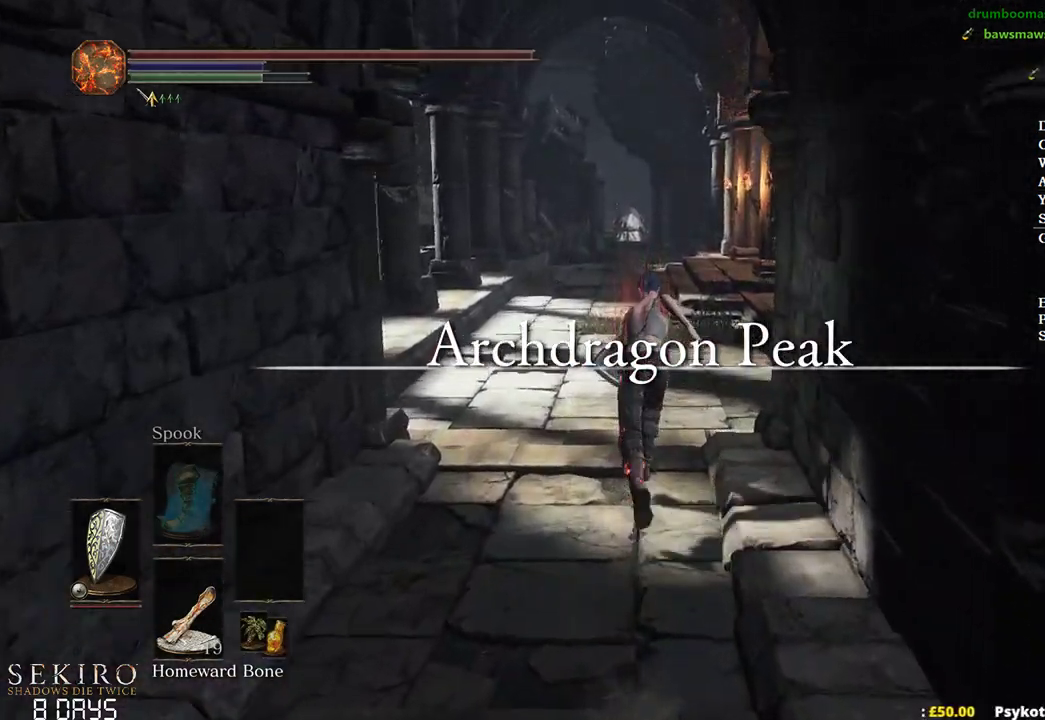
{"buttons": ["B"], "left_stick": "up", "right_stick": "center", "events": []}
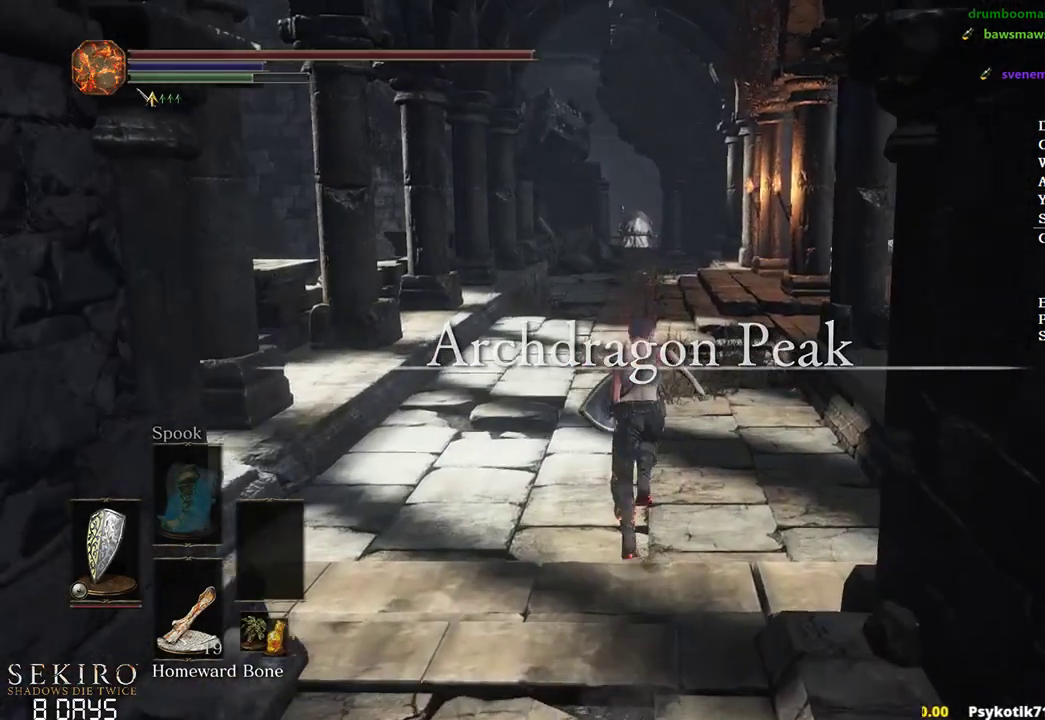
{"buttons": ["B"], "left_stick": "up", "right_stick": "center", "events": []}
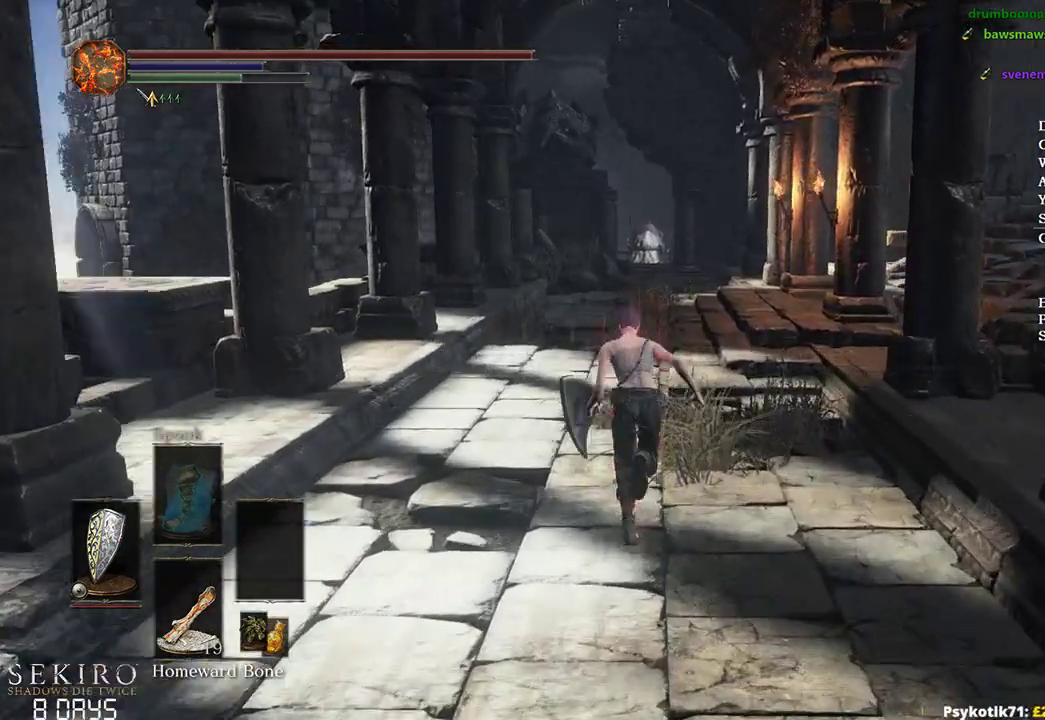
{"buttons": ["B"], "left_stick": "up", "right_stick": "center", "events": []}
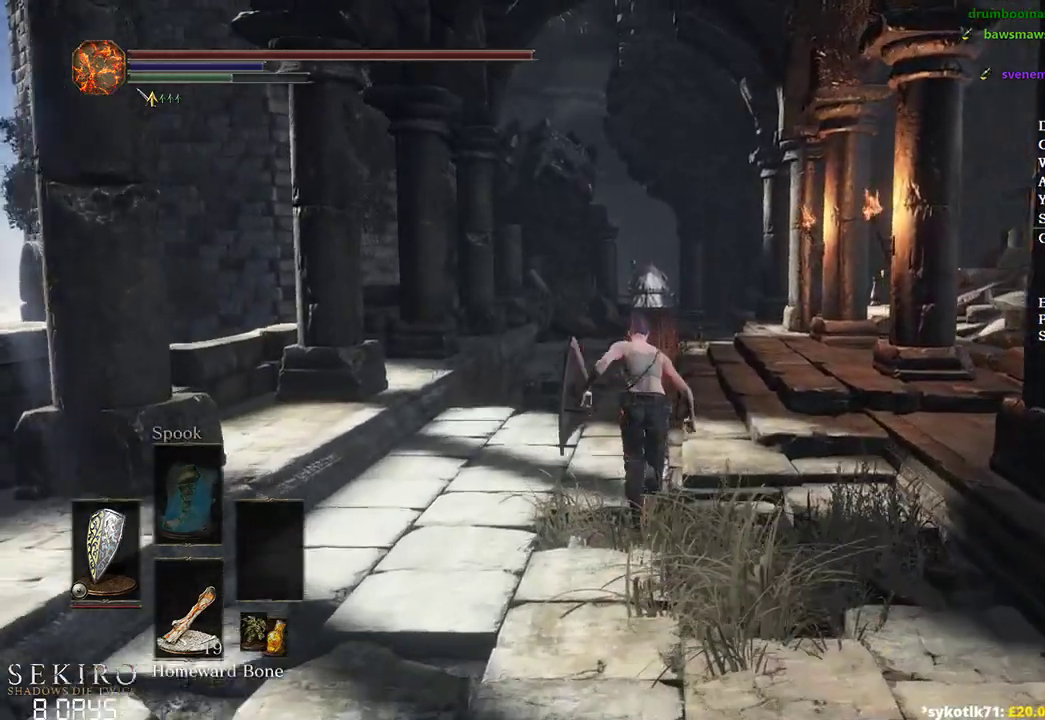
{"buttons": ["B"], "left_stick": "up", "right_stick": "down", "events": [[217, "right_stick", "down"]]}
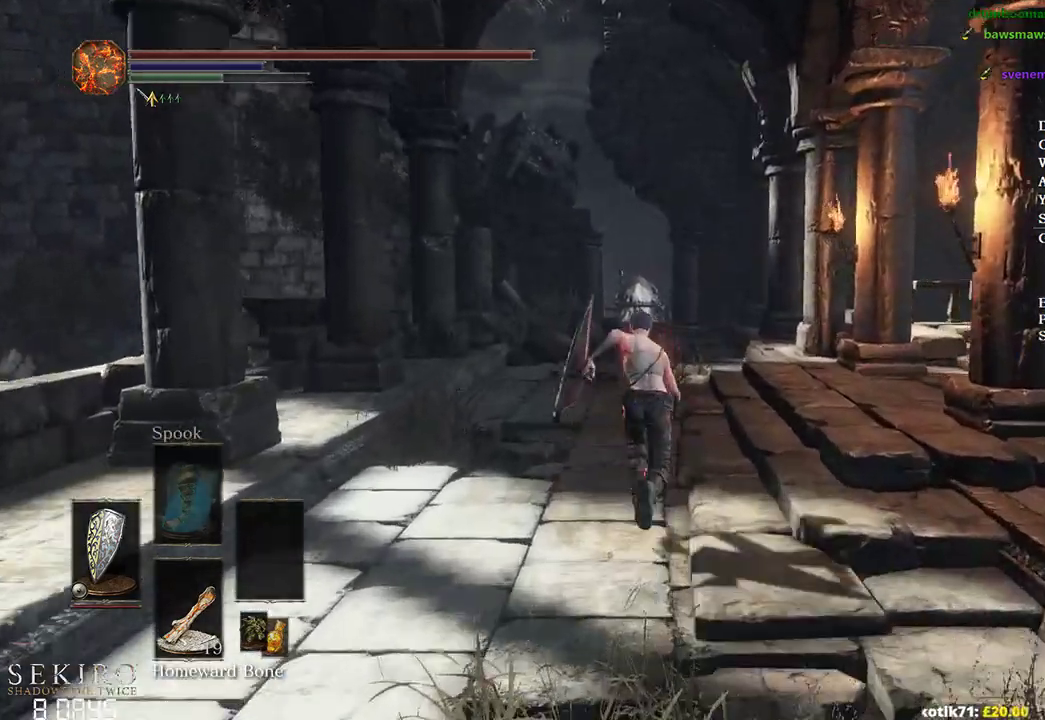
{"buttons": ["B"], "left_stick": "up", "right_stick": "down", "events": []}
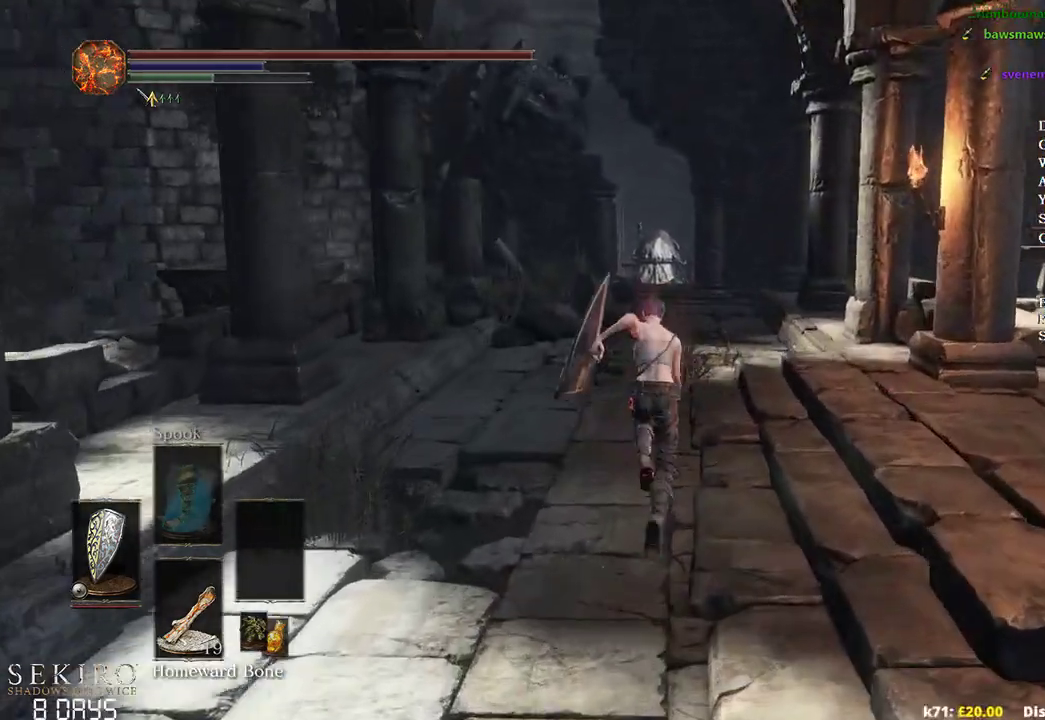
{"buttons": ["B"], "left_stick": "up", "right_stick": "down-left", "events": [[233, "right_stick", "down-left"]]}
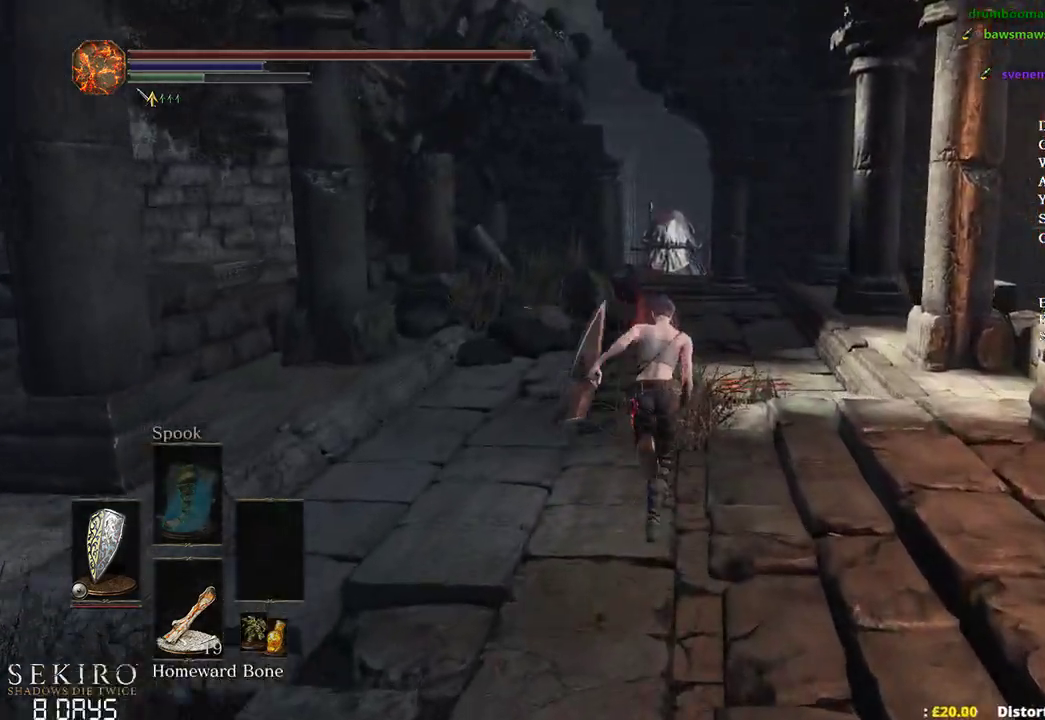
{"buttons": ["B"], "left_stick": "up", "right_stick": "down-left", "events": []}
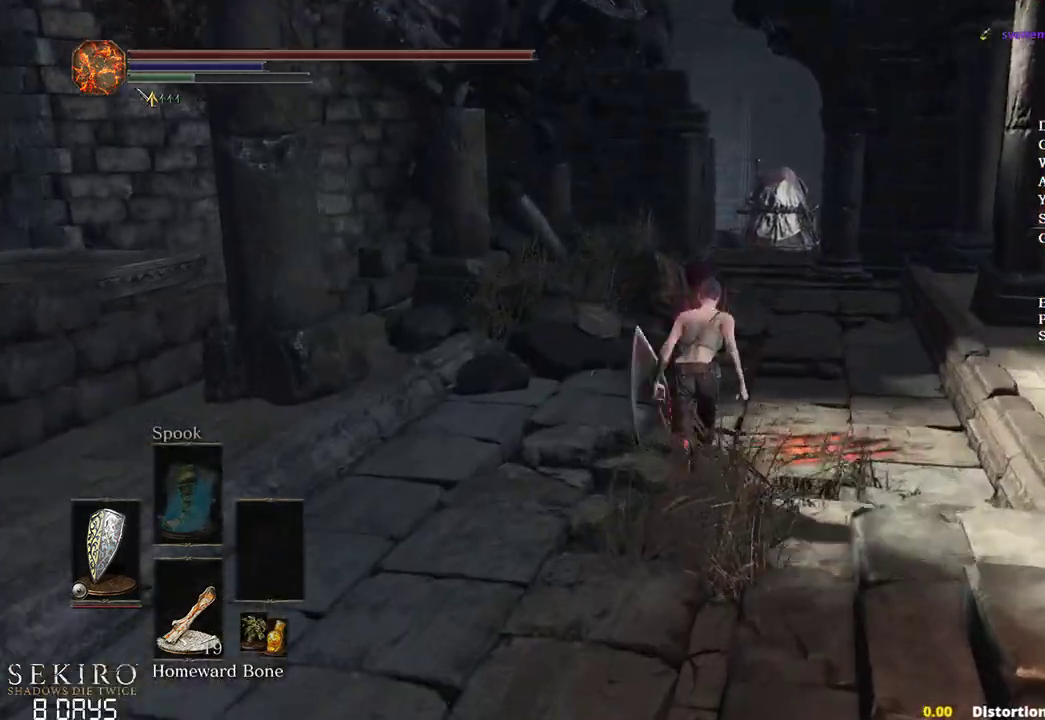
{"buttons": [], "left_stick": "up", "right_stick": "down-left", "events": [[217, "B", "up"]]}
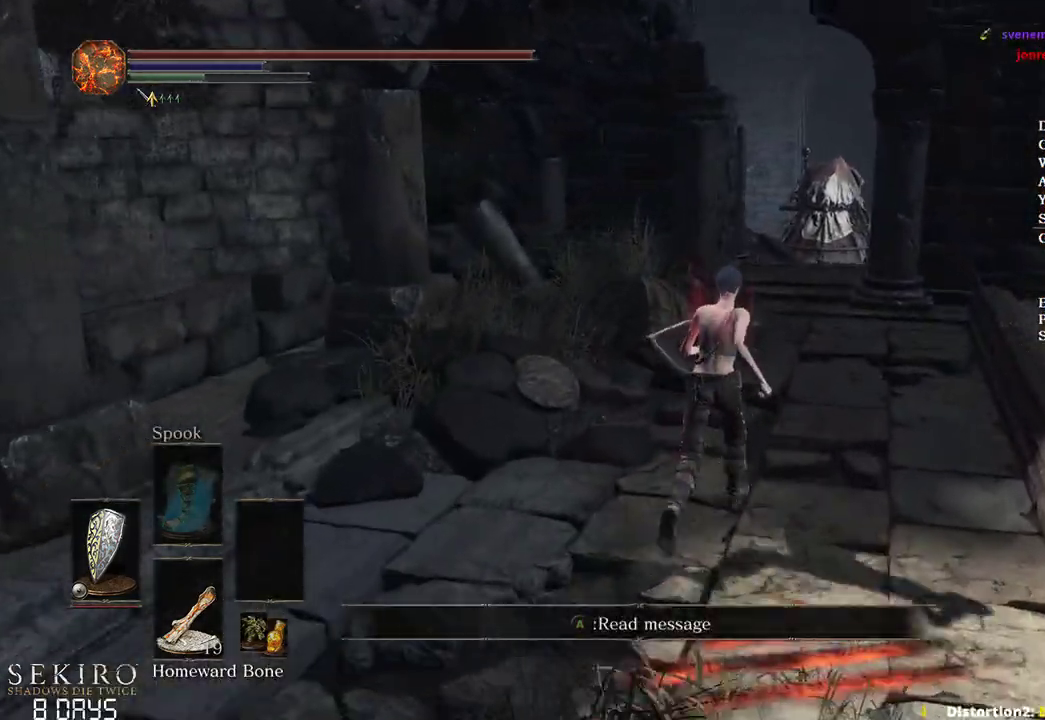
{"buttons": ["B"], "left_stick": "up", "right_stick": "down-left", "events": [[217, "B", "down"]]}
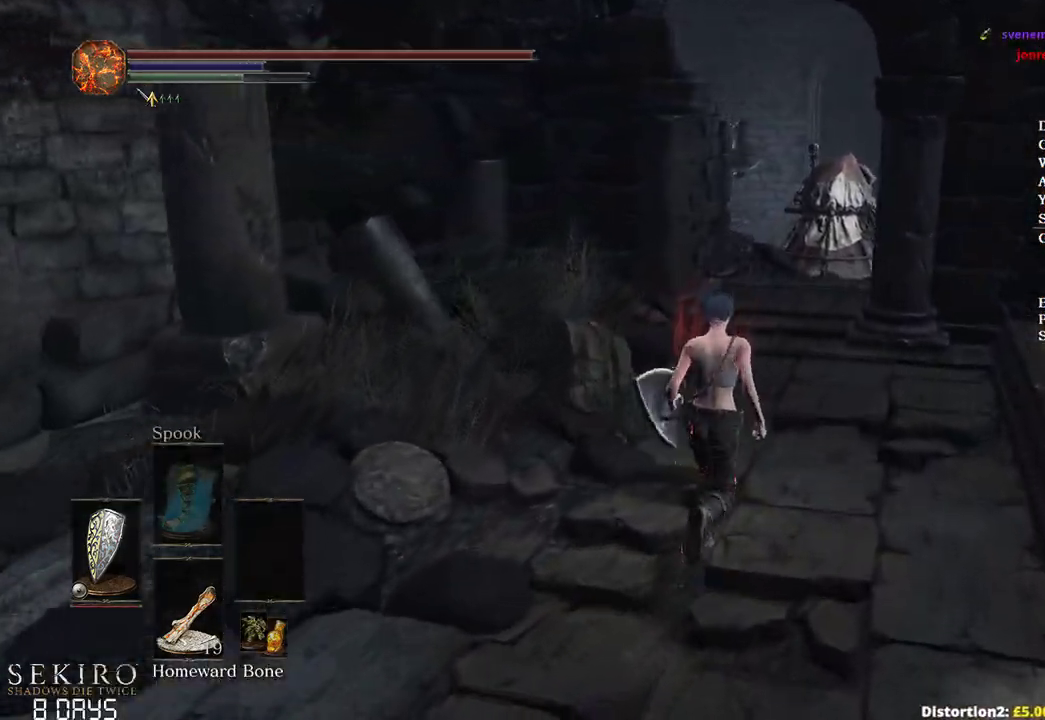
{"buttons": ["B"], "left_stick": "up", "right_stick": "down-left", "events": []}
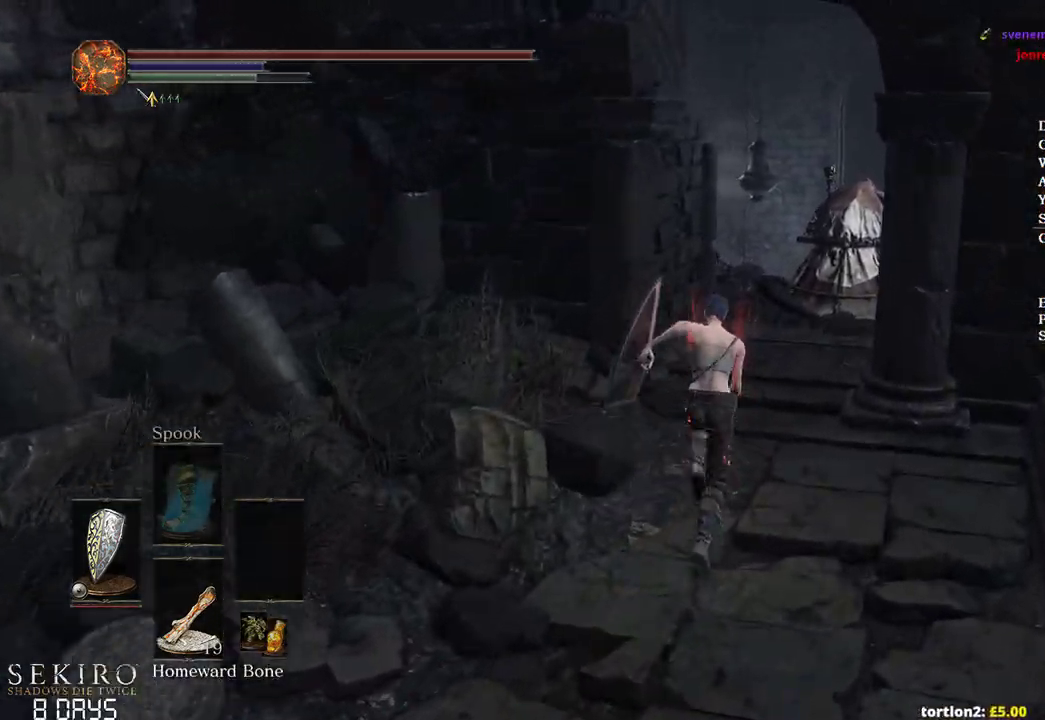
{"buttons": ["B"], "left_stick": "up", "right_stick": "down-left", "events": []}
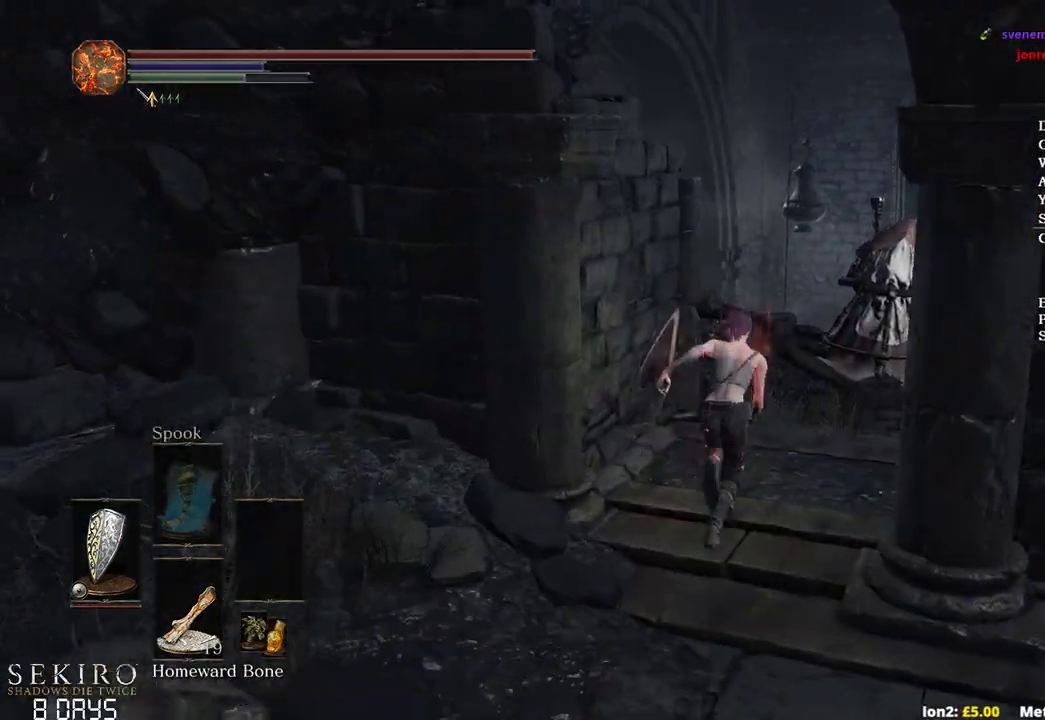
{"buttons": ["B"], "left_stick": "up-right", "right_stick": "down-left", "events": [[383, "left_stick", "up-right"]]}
----
◆ Task brief: Down to the last line, reproduce the material above exactly; skip its images.

◆ Response to the task:
{"buttons": ["B"], "left_stick": "up", "right_stick": "center", "events": []}
{"buttons": ["B"], "left_stick": "up", "right_stick": "center", "events": []}
{"buttons": ["B"], "left_stick": "up", "right_stick": "center", "events": []}
{"buttons": ["B"], "left_stick": "up", "right_stick": "down", "events": [[217, "right_stick", "down"]]}
{"buttons": ["B"], "left_stick": "up", "right_stick": "down", "events": []}
{"buttons": ["B"], "left_stick": "up", "right_stick": "down-left", "events": [[233, "right_stick", "down-left"]]}
{"buttons": ["B"], "left_stick": "up", "right_stick": "down-left", "events": []}
{"buttons": [], "left_stick": "up", "right_stick": "down-left", "events": [[217, "B", "up"]]}
{"buttons": ["B"], "left_stick": "up", "right_stick": "down-left", "events": [[217, "B", "down"]]}
{"buttons": ["B"], "left_stick": "up", "right_stick": "down-left", "events": []}
{"buttons": ["B"], "left_stick": "up", "right_stick": "down-left", "events": []}
{"buttons": ["B"], "left_stick": "up-right", "right_stick": "down-left", "events": [[383, "left_stick", "up-right"]]}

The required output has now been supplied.